Camilla Moring (pictured right) talked today about Studying information practice from a practice perspective: Outlining an analytical model of information practice, at the i3 conference at the Robert Gordon University in Aberdeen http://www.i3conference2011.org.uk
She undertook an ethnographic study of sales assistants who had just started working for the Danish train company. Her theoretical base was the work of Etienne Wenger, with focus on situated practice and communities of practice (CoPs). Moring emphasised that the theory of CoPs was really an analytical tool (rather than a management tool!) She talked about issues of negotiation (e.g. negotiation of meaning in whether to follow or bend the rules about railway ticketing) and identity (with the idea of "trajectories of participation", identity developing through time and through engagement with communities).

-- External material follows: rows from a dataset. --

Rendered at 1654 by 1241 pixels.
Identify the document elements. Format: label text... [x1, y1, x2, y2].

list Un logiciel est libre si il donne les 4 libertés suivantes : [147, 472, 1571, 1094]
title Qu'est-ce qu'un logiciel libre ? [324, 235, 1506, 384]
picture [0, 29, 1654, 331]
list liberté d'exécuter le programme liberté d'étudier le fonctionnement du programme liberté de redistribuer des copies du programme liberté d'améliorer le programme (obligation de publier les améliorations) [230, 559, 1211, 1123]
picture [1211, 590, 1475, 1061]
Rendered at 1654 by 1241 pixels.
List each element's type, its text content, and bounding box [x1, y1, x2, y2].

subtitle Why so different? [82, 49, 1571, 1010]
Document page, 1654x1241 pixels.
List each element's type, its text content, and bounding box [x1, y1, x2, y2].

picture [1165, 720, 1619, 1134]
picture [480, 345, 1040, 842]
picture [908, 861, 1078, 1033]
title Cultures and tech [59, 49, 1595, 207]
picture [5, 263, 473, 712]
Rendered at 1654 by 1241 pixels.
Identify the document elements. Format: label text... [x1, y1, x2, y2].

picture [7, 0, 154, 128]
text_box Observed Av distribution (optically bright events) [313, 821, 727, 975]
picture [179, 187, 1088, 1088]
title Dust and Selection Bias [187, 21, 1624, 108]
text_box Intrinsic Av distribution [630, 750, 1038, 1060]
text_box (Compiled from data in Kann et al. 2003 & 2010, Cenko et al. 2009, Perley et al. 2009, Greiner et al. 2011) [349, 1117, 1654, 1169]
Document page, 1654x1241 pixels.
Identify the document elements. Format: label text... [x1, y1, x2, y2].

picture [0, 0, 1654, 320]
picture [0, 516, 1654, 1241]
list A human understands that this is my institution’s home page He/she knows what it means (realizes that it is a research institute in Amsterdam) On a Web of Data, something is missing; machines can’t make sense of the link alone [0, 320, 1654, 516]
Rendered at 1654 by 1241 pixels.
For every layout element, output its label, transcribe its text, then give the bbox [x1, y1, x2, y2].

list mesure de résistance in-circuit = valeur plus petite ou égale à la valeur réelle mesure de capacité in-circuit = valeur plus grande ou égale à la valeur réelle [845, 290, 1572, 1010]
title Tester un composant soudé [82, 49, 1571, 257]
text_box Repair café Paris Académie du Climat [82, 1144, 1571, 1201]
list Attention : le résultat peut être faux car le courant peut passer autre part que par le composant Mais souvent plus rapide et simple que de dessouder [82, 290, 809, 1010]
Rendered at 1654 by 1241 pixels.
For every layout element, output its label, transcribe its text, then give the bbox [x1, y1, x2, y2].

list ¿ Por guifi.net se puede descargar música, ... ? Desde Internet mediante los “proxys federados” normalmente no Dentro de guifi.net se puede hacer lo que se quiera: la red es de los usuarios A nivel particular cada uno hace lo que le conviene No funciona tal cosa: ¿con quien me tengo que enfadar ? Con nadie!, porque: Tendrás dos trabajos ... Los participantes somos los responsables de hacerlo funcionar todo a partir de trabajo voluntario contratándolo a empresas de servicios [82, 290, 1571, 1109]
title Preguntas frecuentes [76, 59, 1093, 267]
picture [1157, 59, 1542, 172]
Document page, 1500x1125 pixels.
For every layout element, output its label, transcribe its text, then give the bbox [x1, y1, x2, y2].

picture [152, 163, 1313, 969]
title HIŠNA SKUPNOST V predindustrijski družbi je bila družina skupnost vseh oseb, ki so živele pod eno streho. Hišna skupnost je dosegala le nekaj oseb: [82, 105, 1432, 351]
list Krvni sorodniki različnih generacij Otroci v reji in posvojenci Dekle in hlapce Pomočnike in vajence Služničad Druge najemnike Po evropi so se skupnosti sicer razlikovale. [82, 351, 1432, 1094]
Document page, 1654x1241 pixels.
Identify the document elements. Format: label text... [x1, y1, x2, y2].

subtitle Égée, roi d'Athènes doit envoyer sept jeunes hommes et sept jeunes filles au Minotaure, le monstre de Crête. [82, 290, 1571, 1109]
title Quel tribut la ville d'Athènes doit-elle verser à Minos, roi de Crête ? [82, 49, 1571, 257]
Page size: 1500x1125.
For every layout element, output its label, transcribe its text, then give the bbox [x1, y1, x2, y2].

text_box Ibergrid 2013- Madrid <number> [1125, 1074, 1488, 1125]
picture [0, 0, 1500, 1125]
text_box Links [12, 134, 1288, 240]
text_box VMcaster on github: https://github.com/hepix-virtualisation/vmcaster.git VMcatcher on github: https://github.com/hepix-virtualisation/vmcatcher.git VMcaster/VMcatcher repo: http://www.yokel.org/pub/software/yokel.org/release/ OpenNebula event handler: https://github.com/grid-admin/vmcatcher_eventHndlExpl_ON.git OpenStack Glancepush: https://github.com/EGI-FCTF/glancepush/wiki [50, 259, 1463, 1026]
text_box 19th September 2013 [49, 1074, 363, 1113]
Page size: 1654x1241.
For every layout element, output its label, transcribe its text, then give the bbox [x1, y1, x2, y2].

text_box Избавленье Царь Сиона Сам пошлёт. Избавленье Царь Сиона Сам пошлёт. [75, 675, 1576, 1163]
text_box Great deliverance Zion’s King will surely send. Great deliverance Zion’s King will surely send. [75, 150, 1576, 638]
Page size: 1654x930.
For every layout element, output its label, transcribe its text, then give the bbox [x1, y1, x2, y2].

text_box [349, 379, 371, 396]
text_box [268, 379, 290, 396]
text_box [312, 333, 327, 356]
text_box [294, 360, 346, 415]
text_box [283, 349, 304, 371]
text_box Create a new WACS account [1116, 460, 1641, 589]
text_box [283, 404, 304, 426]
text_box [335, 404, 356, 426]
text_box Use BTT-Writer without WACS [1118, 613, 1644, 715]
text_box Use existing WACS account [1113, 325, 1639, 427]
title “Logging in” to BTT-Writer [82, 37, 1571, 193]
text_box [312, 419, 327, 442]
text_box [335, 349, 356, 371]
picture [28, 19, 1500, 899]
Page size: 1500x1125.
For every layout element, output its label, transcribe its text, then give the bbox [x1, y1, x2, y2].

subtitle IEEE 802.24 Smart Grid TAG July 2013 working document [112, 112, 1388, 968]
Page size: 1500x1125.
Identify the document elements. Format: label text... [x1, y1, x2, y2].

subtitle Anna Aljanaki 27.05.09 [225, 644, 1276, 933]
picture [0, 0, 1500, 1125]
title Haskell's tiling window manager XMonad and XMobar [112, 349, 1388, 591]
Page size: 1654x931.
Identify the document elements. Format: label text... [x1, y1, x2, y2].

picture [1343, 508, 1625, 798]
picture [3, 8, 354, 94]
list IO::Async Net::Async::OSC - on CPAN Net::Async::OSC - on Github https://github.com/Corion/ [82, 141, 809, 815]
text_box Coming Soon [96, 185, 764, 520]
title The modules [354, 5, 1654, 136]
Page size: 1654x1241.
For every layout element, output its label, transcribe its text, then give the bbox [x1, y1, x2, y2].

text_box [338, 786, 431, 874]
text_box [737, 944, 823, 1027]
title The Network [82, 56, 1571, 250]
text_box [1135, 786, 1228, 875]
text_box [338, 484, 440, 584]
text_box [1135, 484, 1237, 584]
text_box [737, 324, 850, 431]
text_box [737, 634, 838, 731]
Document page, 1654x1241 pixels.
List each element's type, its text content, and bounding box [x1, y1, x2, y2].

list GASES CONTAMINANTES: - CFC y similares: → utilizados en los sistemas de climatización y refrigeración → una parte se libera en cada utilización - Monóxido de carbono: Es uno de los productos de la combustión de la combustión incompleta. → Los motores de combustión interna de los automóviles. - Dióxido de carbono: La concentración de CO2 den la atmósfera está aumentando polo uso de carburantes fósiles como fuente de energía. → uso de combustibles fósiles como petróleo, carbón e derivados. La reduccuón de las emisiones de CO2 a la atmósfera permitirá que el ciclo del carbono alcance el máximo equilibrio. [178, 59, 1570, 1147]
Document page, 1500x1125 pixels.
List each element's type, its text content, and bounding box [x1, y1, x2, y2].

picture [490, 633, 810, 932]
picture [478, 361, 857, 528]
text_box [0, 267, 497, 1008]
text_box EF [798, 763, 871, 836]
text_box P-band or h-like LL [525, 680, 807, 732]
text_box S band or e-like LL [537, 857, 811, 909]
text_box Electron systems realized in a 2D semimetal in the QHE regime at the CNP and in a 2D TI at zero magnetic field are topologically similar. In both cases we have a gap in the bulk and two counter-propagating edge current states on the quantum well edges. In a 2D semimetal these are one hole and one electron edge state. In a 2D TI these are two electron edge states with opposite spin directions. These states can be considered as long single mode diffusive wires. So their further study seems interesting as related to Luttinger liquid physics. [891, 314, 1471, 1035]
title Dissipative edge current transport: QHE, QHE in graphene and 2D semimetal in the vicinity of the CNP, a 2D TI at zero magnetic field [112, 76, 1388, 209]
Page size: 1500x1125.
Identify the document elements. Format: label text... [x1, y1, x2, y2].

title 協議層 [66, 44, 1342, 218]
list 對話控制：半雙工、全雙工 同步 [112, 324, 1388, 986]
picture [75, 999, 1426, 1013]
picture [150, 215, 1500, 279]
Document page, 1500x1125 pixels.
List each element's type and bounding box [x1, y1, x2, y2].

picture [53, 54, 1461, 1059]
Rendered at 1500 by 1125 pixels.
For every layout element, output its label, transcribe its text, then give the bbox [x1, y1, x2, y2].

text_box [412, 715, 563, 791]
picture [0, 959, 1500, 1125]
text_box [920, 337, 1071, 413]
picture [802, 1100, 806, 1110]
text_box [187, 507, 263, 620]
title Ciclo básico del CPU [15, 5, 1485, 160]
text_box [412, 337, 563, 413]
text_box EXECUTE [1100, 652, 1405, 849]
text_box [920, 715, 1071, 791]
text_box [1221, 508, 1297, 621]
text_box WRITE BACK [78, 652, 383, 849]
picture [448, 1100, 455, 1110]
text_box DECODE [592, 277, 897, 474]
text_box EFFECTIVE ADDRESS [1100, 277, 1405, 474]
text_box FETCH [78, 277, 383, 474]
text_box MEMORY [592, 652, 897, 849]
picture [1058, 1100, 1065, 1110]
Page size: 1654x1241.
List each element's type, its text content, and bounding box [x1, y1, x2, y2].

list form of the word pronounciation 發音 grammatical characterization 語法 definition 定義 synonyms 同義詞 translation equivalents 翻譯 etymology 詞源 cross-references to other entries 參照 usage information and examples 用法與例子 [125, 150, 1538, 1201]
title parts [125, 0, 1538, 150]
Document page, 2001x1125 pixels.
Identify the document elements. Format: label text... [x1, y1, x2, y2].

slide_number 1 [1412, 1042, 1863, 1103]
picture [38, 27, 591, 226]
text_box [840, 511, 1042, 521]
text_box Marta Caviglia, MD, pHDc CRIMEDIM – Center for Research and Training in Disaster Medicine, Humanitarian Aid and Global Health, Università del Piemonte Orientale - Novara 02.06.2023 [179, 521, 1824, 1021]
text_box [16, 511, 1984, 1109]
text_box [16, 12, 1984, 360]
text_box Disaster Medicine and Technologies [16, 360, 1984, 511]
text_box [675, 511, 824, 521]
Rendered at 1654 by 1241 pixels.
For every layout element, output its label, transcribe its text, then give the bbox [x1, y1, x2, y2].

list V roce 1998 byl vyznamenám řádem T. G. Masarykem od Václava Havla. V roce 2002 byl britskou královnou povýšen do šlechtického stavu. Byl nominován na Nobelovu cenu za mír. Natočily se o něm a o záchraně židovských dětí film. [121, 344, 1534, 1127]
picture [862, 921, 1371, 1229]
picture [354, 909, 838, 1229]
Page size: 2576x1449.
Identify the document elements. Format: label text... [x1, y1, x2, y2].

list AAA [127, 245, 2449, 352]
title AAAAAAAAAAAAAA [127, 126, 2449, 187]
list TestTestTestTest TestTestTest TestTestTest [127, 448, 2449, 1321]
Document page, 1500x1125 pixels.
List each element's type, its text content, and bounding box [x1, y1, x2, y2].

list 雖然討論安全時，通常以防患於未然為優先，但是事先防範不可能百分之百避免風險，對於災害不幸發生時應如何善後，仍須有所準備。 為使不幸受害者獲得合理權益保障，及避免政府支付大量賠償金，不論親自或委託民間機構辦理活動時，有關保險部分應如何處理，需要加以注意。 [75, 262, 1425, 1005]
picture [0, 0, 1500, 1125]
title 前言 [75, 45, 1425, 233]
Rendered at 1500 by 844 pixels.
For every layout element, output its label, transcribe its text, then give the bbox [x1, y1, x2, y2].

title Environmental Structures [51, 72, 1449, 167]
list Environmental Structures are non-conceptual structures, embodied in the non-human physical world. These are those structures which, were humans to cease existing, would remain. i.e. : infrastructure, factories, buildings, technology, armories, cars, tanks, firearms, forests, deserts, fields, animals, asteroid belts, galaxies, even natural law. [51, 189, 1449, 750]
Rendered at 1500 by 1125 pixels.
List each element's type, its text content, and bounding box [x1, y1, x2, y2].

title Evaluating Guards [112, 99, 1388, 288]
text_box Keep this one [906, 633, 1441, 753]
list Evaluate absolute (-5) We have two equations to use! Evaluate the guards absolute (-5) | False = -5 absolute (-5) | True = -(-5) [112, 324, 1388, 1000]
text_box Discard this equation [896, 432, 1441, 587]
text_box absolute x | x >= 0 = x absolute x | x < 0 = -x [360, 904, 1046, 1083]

There were a number of interesting findings presented, but just to pick out part of this, Moring identified four focus points in development of the newcomers' information practice. These were about the participants:
- asking (which provided information about rules),
- observing practice (so they learnt sales behaviour and locally negotiated ways of doing things),
- overhearing conversations (learning norms and values) and
- seeking printed and electronic information resources (to explore possible identities as salepersons, and keeping track of news to keep up-to-date).
As I said, there was a lot more of interest in this presentation, including the diagram you get a glimpse of, above, I will add any links I find about her research.